§ INPUT MATERIAL:
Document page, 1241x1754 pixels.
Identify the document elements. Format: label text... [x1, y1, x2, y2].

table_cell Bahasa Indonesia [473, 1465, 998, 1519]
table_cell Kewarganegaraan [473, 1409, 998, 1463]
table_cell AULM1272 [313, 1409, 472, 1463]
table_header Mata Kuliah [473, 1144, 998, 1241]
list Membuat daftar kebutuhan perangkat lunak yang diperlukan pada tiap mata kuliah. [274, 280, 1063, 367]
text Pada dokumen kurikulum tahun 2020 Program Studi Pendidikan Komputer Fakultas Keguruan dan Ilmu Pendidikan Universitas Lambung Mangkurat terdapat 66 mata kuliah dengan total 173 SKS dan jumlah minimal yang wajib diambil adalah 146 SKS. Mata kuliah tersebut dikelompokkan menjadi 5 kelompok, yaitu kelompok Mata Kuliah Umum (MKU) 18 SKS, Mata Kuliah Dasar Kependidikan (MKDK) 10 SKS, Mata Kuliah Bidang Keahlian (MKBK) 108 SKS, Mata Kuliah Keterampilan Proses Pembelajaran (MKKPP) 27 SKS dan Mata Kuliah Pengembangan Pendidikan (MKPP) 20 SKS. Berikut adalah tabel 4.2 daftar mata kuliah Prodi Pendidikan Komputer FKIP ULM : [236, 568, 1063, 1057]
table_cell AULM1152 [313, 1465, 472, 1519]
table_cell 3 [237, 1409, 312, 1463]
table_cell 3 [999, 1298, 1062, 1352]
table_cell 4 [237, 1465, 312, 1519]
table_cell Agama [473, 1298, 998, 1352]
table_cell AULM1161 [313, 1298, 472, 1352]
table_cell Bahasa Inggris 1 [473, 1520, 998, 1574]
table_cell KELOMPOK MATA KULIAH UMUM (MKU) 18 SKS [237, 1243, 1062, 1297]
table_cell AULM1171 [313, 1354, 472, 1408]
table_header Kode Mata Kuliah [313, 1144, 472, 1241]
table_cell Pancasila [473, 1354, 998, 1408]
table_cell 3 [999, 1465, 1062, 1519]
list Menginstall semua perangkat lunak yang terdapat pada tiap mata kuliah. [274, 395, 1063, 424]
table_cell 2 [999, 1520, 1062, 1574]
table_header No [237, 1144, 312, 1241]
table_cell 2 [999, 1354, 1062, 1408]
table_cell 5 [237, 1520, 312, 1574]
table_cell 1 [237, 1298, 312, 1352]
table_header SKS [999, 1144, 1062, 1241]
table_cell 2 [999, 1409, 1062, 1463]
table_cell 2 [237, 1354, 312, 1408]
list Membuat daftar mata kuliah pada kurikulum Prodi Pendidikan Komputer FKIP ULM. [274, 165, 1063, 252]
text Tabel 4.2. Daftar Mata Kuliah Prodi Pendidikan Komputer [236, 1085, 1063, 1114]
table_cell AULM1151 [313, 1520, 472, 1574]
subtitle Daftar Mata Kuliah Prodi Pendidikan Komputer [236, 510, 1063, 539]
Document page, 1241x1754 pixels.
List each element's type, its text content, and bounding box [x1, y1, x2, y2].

§ YOUR INSTRUCTIONS: Can you give every line of the rows above as a numbered list, leaving out the blank lines?

§ SOLVED EXERCISE:
1. Document page, 1241x1754 pixels.
2. Identify the document elements. Format: label text... [x1, y1, x2, y2].
3. table_cell Bahasa Indonesia [473, 1465, 998, 1519]
4. table_cell Kewarganegaraan [473, 1409, 998, 1463]
5. table_cell AULM1272 [313, 1409, 472, 1463]
6. table_header Mata Kuliah [473, 1144, 998, 1241]
7. list Membuat daftar kebutuhan perangkat lunak yang diperlukan pada tiap mata kuliah. [274, 280, 1063, 367]
8. text Pada dokumen kurikulum tahun 2020 Program Studi Pendidikan Komputer Fakultas Keguruan dan Ilmu Pendidikan Universitas Lambung Mangkurat terdapat 66 mata kuliah dengan total 173 SKS dan jumlah minimal yang wajib diambil adalah 146 SKS. Mata kuliah tersebut dikelompokkan menjadi 5 kelompok, yaitu kelompok Mata Kuliah Umum (MKU) 18 SKS, Mata Kuliah Dasar Kependidikan (MKDK) 10 SKS, Mata Kuliah Bidang Keahlian (MKBK) 108 SKS, Mata Kuliah Keterampilan Proses Pembelajaran (MKKPP) 27 SKS dan Mata Kuliah Pengembangan Pendidikan (MKPP) 20 SKS. Berikut adalah tabel 4.2 daftar mata kuliah Prodi Pendidikan Komputer FKIP ULM : [236, 568, 1063, 1057]
9. table_cell AULM1152 [313, 1465, 472, 1519]
10. table_cell 3 [237, 1409, 312, 1463]
11. table_cell 3 [999, 1298, 1062, 1352]
12. table_cell 4 [237, 1465, 312, 1519]
13. table_cell Agama [473, 1298, 998, 1352]
14. table_cell AULM1161 [313, 1298, 472, 1352]
15. table_cell Bahasa Inggris 1 [473, 1520, 998, 1574]
16. table_cell KELOMPOK MATA KULIAH UMUM (MKU) 18 SKS [237, 1243, 1062, 1297]
17. table_cell AULM1171 [313, 1354, 472, 1408]
18. table_header Kode Mata Kuliah [313, 1144, 472, 1241]
19. table_cell Pancasila [473, 1354, 998, 1408]
20. table_cell 3 [999, 1465, 1062, 1519]
21. list Menginstall semua perangkat lunak yang terdapat pada tiap mata kuliah. [274, 395, 1063, 424]
22. table_cell 2 [999, 1520, 1062, 1574]
23. table_header No [237, 1144, 312, 1241]
24. table_cell 2 [999, 1354, 1062, 1408]
25. table_cell 5 [237, 1520, 312, 1574]
26. table_cell 1 [237, 1298, 312, 1352]
27. table_header SKS [999, 1144, 1062, 1241]
28. table_cell 2 [999, 1409, 1062, 1463]
29. table_cell 2 [237, 1354, 312, 1408]
30. list Membuat daftar mata kuliah pada kurikulum Prodi Pendidikan Komputer FKIP ULM. [274, 165, 1063, 252]
31. text Tabel 4.2. Daftar Mata Kuliah Prodi Pendidikan Komputer [236, 1085, 1063, 1114]
32. table_cell AULM1151 [313, 1520, 472, 1574]
33. subtitle Daftar Mata Kuliah Prodi Pendidikan Komputer [236, 510, 1063, 539]
34. Document page, 1241x1754 pixels.
35. List each element's type, its text content, and bounding box [x1, y1, x2, y2].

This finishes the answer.